September 01, 2016
Staying Healthy in School
With school starting again this month, our children are exposed to new teachers and classmates, new idea and new activities. Unfortunately, with so many kids in close proximity to each other, sharing books, supplies and bathrooms, they’re also exposed to new germs. We’ve all seen how quickly colds and other viruses can spread in classrooms.
Now is a good time to remind your children of some best practices to stay healthy during the school year.
To protect themselves, teach them that washing hands is essential, not just after each bathroom visit, but after using gym equipment, musical instruments, art supplies and any other shared materials. Remind them, too, to keep their fingers away from their eyes, noses and mouths.
To protect others, teach them to always cover their mouths and noses with tissues or with an arm when coughing and sneezing, rather than using their hands.
Use caution if sending your children off with hand sanitizer in their backpacks. The alcohol content in liquid sanitizer gels is dangerous when eaten by young children. Yes, there are cases where children drink some of the gel (especially those that now smell like bubblegum or candy) and gotten quite sick.
There’s also a danger that kids may put their fingers in their mouths before liquid sanitizer has fully dried on the hands. Very young children may try to put paper sanitizer wipes in their mouth. The bottom line is, hand sanitizers do help protect against germs, but parents should monitor their use carefully and use good judgment about whether a child is old enough to understand how and when to use it safely on their own.

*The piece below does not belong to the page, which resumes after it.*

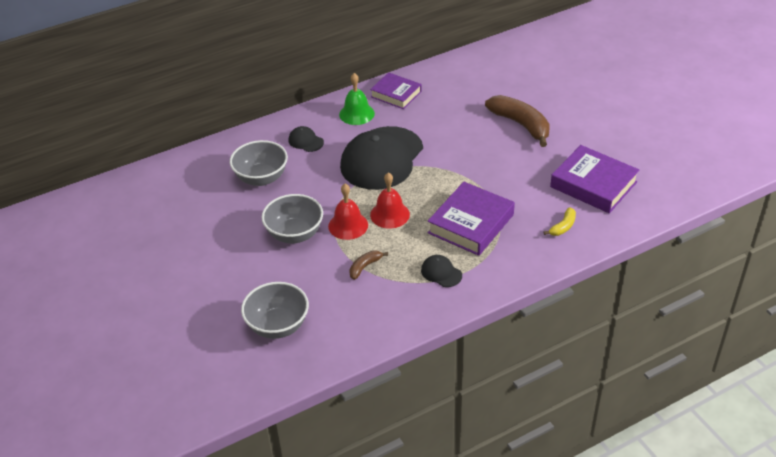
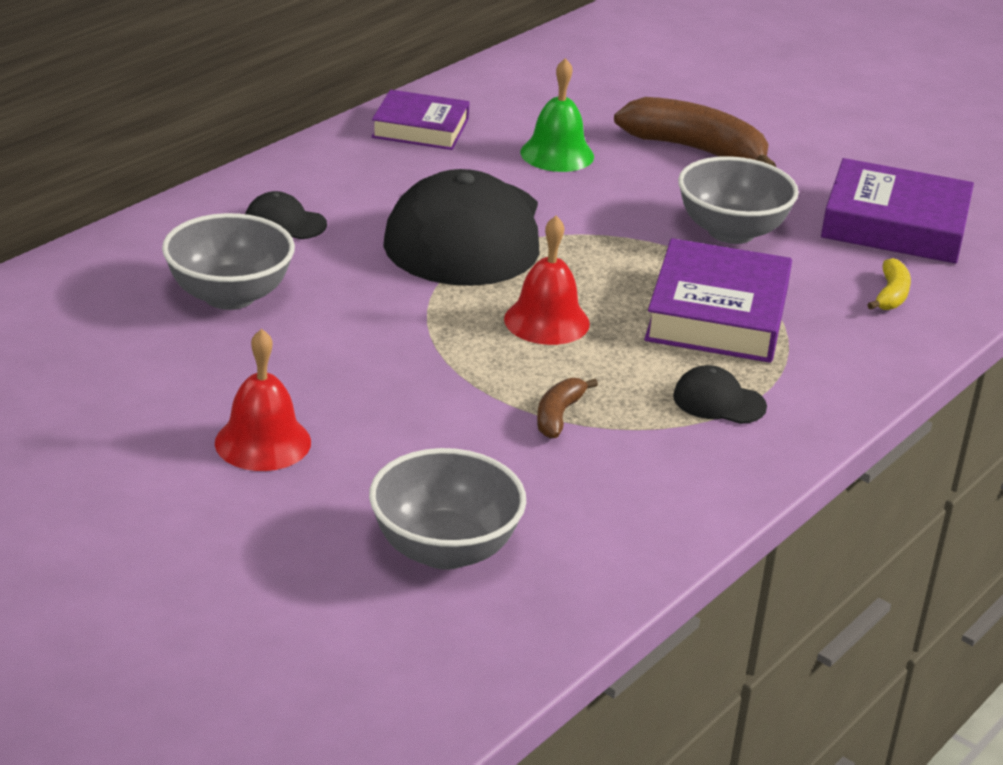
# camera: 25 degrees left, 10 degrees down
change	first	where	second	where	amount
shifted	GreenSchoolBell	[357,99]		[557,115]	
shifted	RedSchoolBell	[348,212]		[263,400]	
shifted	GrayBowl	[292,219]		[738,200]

Parents should also be sure that their children get enough sleep and eat healthy foods. Keep them home when they’re sick. This can be difficult for working parents, but try to have a plan in advance for how to keep your kids out of school when they’re contagious and always when they have a fever. It’s better for your children and their classmates.
The American Academy of Pediatrics recommends, and most school districts insist, that your children be vaccinated to protect them and others from infectious and, potentially, life-threatening illnesses, including measles, mumps, whooping cough, tetanus, polio and flu. Talk with your children’s doctor about what vaccines your child should get and when.
Of course, all of these tips for staying healthy apply to parents, as well as children, year-round, not just during the school year. The Wisconsin Health Information Organization, WHIO, Is committed to improving the quality, safety and efficiency of health care in our state. Visit the website MyHealthWI.org for tips on how to work with your doctor to ensure that you and your children receive the very best health care.
WHIO wishes your children a happy and healthy school year!